0.6

280 47 33
                                    

02.09.2022
Asaf'tan

Kolumu uyuşturan ağrı yüzünden, kaşlarımı çatarak gözlerimi araladım ve denk geldiğim bal rengi gözlere irkilerek baktım. "Uyandın mı?" diye sorduğumda, neden hâlâ kolumun üstünde yattığını sorguluyordum.

Kısık bir sesle, "Şimdi kendime geldim..." dedi. Ardından elini boğazına koydu ve "Yanıyorum," diyerek kolumdan kalkıp etrafına boş bakışlar attı.

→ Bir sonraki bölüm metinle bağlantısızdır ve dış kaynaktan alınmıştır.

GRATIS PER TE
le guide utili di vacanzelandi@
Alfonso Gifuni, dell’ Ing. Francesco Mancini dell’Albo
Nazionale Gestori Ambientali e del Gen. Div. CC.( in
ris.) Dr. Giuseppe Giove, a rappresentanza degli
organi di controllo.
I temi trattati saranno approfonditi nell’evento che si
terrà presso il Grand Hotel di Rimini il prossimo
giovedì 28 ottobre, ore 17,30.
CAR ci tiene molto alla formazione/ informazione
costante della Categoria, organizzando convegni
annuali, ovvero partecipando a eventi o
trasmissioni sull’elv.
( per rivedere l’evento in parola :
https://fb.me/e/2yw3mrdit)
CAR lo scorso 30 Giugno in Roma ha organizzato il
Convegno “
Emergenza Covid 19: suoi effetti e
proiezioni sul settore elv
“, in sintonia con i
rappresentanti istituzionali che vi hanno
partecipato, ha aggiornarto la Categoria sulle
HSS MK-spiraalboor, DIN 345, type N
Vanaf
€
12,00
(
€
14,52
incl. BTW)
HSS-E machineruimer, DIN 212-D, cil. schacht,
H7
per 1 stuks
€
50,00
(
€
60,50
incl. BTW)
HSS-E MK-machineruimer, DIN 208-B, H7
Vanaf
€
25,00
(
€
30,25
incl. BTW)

Yanarsın tabii, nightmareleri öyle gömersen...

Gözleri kısık değilmiş gibi daha da kısarak bir şeyler aranırcasına etrafa bakınmaya devam ettiğinde, yerdeki su şişelerini fark ederek koltuktan kalktı ve şişelerin yanında yere oturdu.

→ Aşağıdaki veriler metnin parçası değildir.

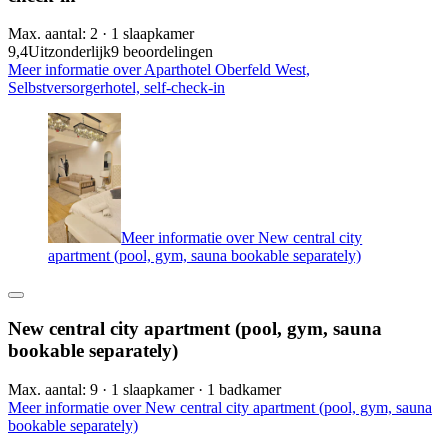
Max. aantal: 2 · 1 slaapkamer
9,4
Uitzonderlijk
9 beoordelingen
Meer informatie over Aparthotel Oberfeld West,
Selbstversorgerhotel, self-check-in
Meer informatie over New central city
apartment (pool, gym, sauna bookable separately)
New central city apartment (pool, gym, sauna
bookable separately)
Max. aantal: 9 · 1 slaapkamer · 1 badkamer
Meer informatie over New central city apartment (pool, gym, sauna
bookable separately)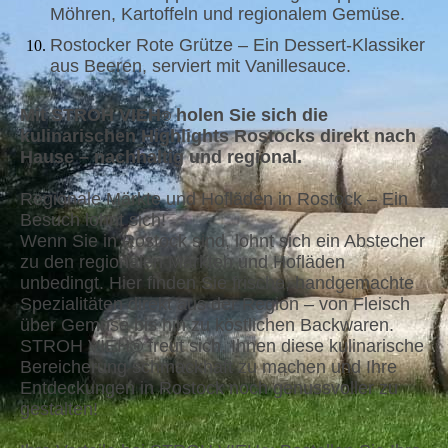
Möhren, Kartoffeln und regionalem Gemüse.
Rostocker Rote Grütze – Ein Dessert-Klassiker
aus Beeren, serviert mit Vanillesauce.
Mit STROH VIEH
holen Sie sich die
®
kulinarischen Highlights Rostocks direkt nach
Hause – nachhaltig und regional.
Regionale Märkte und Hofläden in Rostock – Ein
Besuch lohnt sich!
Wenn Sie in Rostock sind, lohnt sich ein Abstecher
zu den regionalen Märkten und Hofläden
unbedingt. Hier finden Sie frische, handgemachte
Spezialitäten direkt aus der Region – von Fleisch
über Gemüse bis hin zu köstlichen Backwaren.
STROH VIEH® freut sich, Ihnen diese kulinarische
Bereicherung schmackhaft zu machen und Ihre
Entdeckungen in Rostock noch genussvoller zu
gestalten!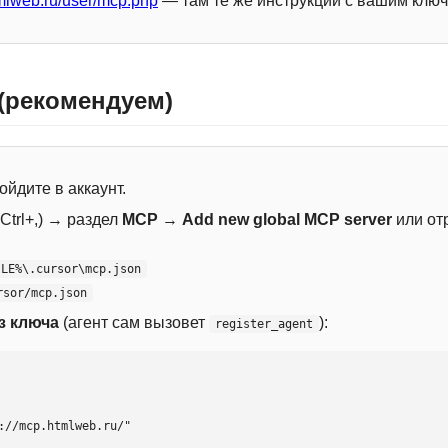
mlweb.ru/user/mcp.php
— там те же инструкции с вашим ключ
 (рекомендуем)
ойдите в аккаунт.
Ctrl+,) → раздел
MCP
→
Add new global MCP server
или от
ILE%\.cursor\mcp.json
rsor/mcp.json
з ключа
(агент сам вызовет
):
register_agent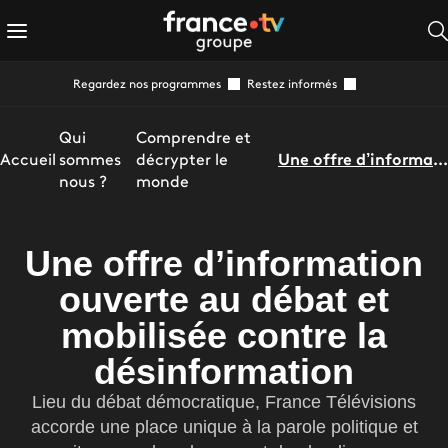
Regardez nos programmes
Restez informés
Qui
Comprendre et
Accueil
sommes
décrypter le
Une offre d’information ouverte au débat et mobilisée contre la désinformation
nous ?
monde
Une offre d’information
ouverte au débat et
mobilisée contre la
désinformation
Lieu du débat démocratique, France Télévisions
accorde une place unique à la parole politique et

İlk şişeyi bir dikişte bitirdikten sonra derin bir nefes aldı ve boğazını temizledi. Ardından ikinci bir şişeye uzanırken, bana baktı ve "Su ister misiniz?" diye sordu.

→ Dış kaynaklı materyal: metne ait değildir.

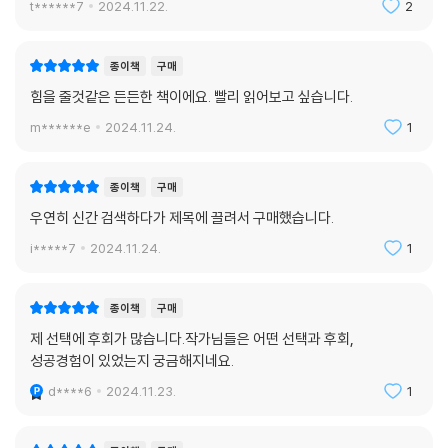
t******7
2024.11.22.
2
종이책
구매
힘을 줄것같은 든든한 책이에요. 빨리 읽어보고 싶습니다.
m******e
2024.11.24.
1
종이책
구매
우연히 신간 검색하다가 제목에 끌려서 구매했습니다.
i*****7
2024.11.24.
1
종이책
구매
제 선택에 후회가 많습니다.작가님들은 어떤 선택과 후회,
성공경험이 있었는지 궁금해지네요.
d****6
2024.11.23.
1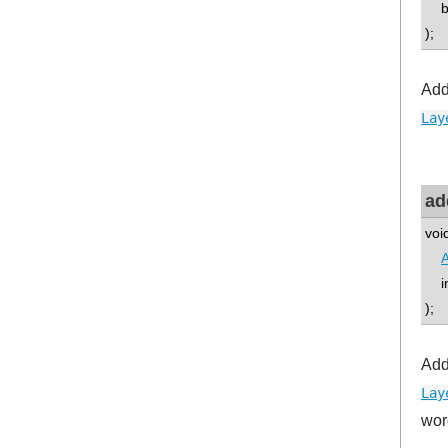
boo
);
Add
Lay
ad
voi
A
int
);
Add
Lay
wor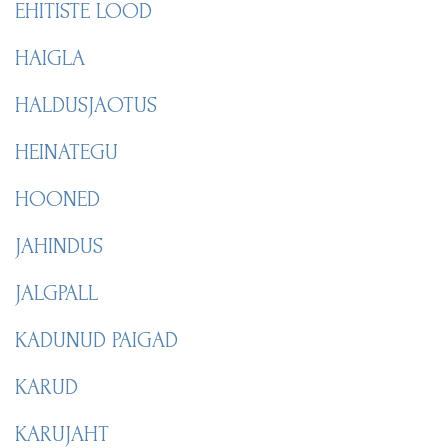
EHITISTE LOOD
HAIGLA
HALDUSJAOTUS
HEINATEGU
HOONED
JAHINDUS
JALGPALL
KADUNUD PAIGAD
KARUD
KARUJAHT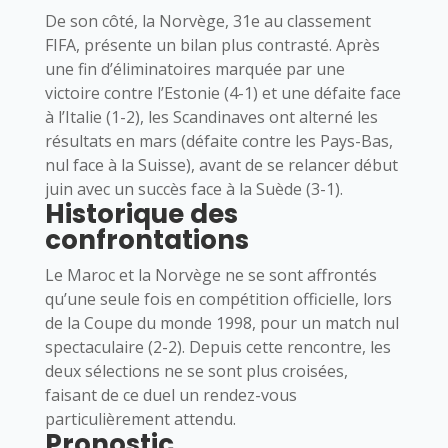
De son côté, la Norvège, 31e au classement
FIFA, présente un bilan plus contrasté. Après
une fin d’éliminatoires marquée par une
victoire contre l’Estonie (4-1) et une défaite face
à l’Italie (1-2), les Scandinaves ont alterné les
résultats en mars (défaite contre les Pays-Bas,
nul face à la Suisse), avant de se relancer début
juin avec un succès face à la Suède (3-1).
Historique des
confrontations
Le Maroc et la Norvège ne se sont affrontés
qu’une seule fois en compétition officielle, lors
de la Coupe du monde 1998, pour un match nul
spectaculaire (2-2). Depuis cette rencontre, les
deux sélections ne se sont plus croisées,
faisant de ce duel un rendez-vous
particulièrement attendu.
Pronostic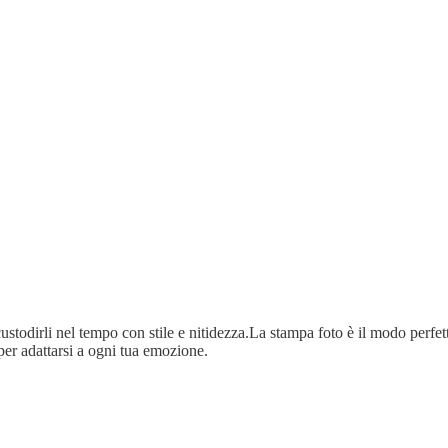
ustodirli nel tempo con stile e nitidezza.La stampa foto è il modo perfetto
per adattarsi a ogni tua emozione.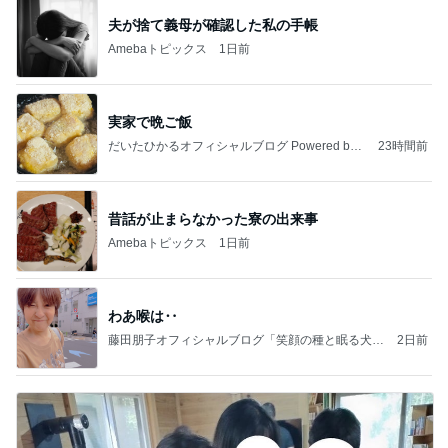
夫が捨て義母が確認した私の手帳
Amebaトピックス
1日前
実家で晩ご飯
だいたひかるオフィシャルブログ Powered by
23時間前
Ameba
昔話が止まらなかった寮の出来事
Amebaトピックス
1日前
わあ喉は‥
藤田朋子オフィシャルブログ「笑顔の種と眠る犬」
2日前
Powered by Ameba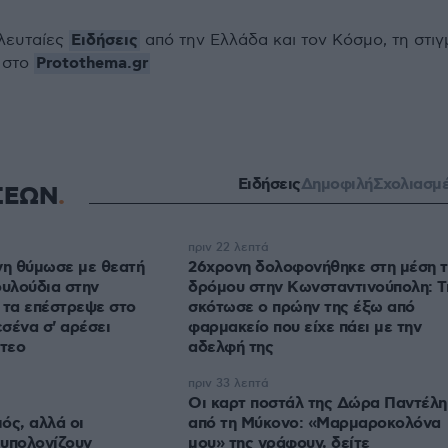
Ειδήσεις
ελευταίες
από την Ελλάδα και τον Κόσμο, τη στιγ
Protothema.gr
 στο
Ειδήσεις
Δημοφιλή
Σχολιασμ
ΣΕΩΝ
πριν 22 λεπτά
νη θύμωσε με θεατή
26χρονη δολοφονήθηκε στη μέση 
ουλούδια στην
δρόμου στην Κωνσταντινούπολη: Τ
 τα επέστρεψε στο
σκότωσε ο πρώην της έξω από
εσένα σ' αρέσει
φαρμακείο που είχε πάει με την
ντεο
αδελφή της
πριν 33 λεπτά
Οι καρτ ποστάλ της Δώρα Παντέλη
ός, αλλά οι
από τη Μύκονο: «Μαρμαροκολόνα
 υπολογίζουν
μου» της γράφουν, δείτε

Başımı onaylarcasına salladığımda, elindeki açılmamış şişeyi bana attı. Şişeyi havada yakalayarak parmaklarımın arasında döndürdüm ve tam avcuma oturduğunda, hızlıca kapağını açtım.

El hareketlerimi dikkatle dizlerken, kaşları hafifçe çatıldı ve "Dün gece için üzgünüm," dedi.

Hatırlıyor muydu?

İstemsizce dün gece şu an oturduğu yerde, başka bir pozisyonda oturduğu aklıma geldi. Mesela altında halı değil, ben vardım.

Bu düşünceyi hızla aklımdan atarak, midemdeki ağrıyı görmezden geldim ve tek kaşımı kaldırarak, "Ne için?" diye sordum.

Çenesinin ucuyla ellerimi gösterirken, "Benim yüzümden olmuş olmalı..." dedi. Yüzünde dolanan gözlerim kısıldı ve ellerime baktım; ellerimde bir şey yoktu ama bileklerim...

Bileklerim kesinlikle mahvolmuş görünüyordu.

"Oha..." derken, bütün şaşkınlığımla Teoman'ın gücünü delicesine sorguluyordum. Bileklerimi morartmıştı hayvan! Hem de sadece, dümdüz tutarak! "OHA!" dedim, ikinci kez.

"Ve..." derin bir nefes daha aldı. "İçince unutanlardan değilim. Sizi zor durumda bırakmış olmalıyım," derken, gözlerini yüzümden ayırmadı. Utandığını kızaran kulaklarından anlayabiliyordum ama kesinlikle bedeninin tepkilerini inkâr ediyor, gözlerini duygusuz bir şekilde gözlerimde tutuyordu.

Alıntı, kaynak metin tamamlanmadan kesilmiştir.